By Susan Milius
A relative of the microbe that caused the Irish potato famine may be the killer in puzzling deaths of beech trees in the northeastern United States.
Plant pathologist George Hudler of Cornell University says that he’s been worrying for 30 years about occasional U.S. declines of century-old showpiece European beech trees. Thanks to a break in some recent cases, though, Hudler’s now naming a suspect: a Phytophthora.
Telltale symptoms of the disease include thin cracks in the bark that ooze sap and a startling pink shade to tissue just under the bark in fall, Hudler and his colleagues reported in Milwaukee this week at the annual meeting of the American Phytopathological Society.
European beeches grow into tall, rounded beauties from Virginia to Massachusetts and as far west as Ohio. “These are majestic trees,” says Hudler.
In the early 1970s, he began to receive occasional calls to examine huge beeches that turned into skeletons with little warning. Once a beech sickens, many microbes and insects rush to the feast, and Hudler couldn’t say which plague had struck first.
In the past several years, though, a few tree owners called in Hudler at a much earlier stage of beech decline. He and his colleagues sampled so-called bleeding cankers on some four dozen beeches in New York and Connecticut. Field tests, microscopic observation, and genetic sequencing all point to the genus Phytophthora.
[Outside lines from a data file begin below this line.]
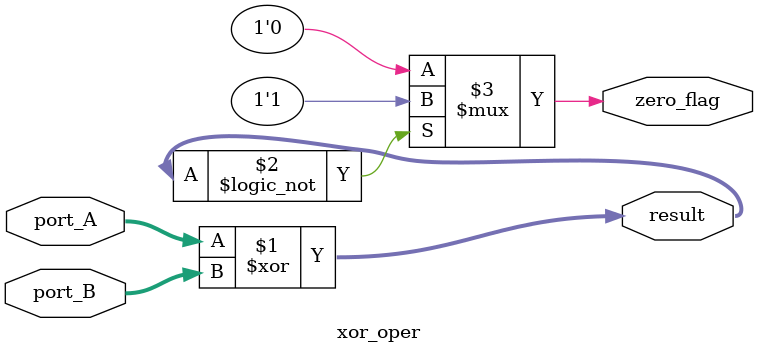
<source format=v>
module xor_oper #(parameter DATA_WIDTH = 8)(
	//input
	input [(DATA_WIDTH-1) : 0] port_A,
	input [(DATA_WIDTH-1) : 0] port_B,
	//output
	output [(DATA_WIDTH-1) : 0] result,
	
	output zero_flag
);

assign result = port_A ^ port_B;

assign zero_flag = (result==0)? 1'b1 : 1'b0;

endmodule

</source>
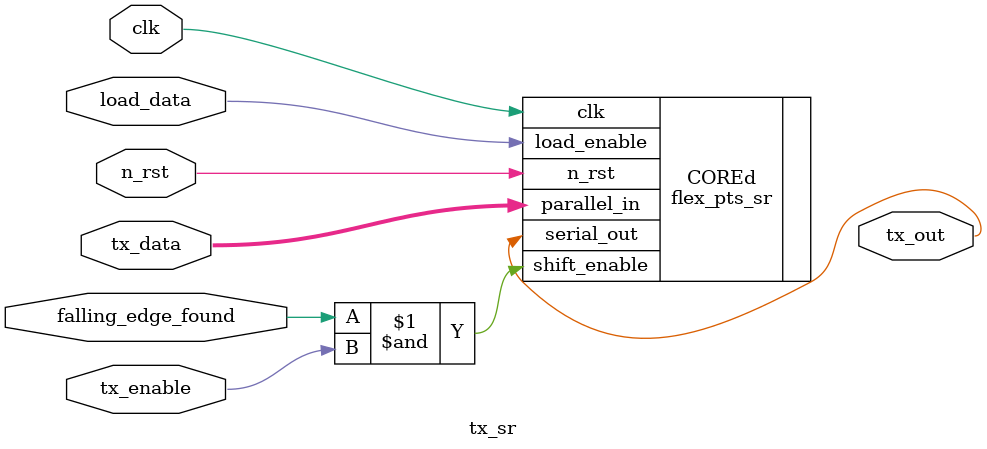
<source format=sv>
module tx_sr
(
  input wire clk,
  input wire n_rst,
  input wire load_data,
  input wire falling_edge_found,
  input wire tx_enable,
  input wire [63:0] tx_data,
  output wire tx_out
);


flex_pts_sr 
	#(
		.NUM_BITS(64),
		.SHIFT_MSB(1)
	)
	COREd(
		.clk(clk),
		.n_rst(n_rst),
		.parallel_in(tx_data),
		.shift_enable(falling_edge_found & tx_enable),
		.load_enable(load_data),
		.serial_out(tx_out)
	);

endmodule

</source>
Biologists used to classify these thread-like, spore-forming organisms as fungi, but recent molecular work has suggested a closer relationship to brown algae. The genus Phytophthora includes, besides the species that attacks potatoes, one that has alarmed the West Coast with sudden oak death (SN: 8/5/00, p. 86).
Hudler’s team says that the new results show that the beech pathogen is not an East Coast outbreak of the oak pathogen that’s triggered plant quarantines in California and Oregon. Hudler says, “I was really worried about that.”
Hudler recommends pampering a sick beech tree with soil improvements and plenty of water, but he’s testing antifungal treatments.
Pathologist Robert Linderman of the Agricultural Research Service in Corvallis, Ore., says he, too, thinks that the beech pathogen looks different from the Phytophthora that causes sudden oak death. Both diseases seem to start with bleeding cankers in bark, though. “It’s an odd coincidence,” says Linderman.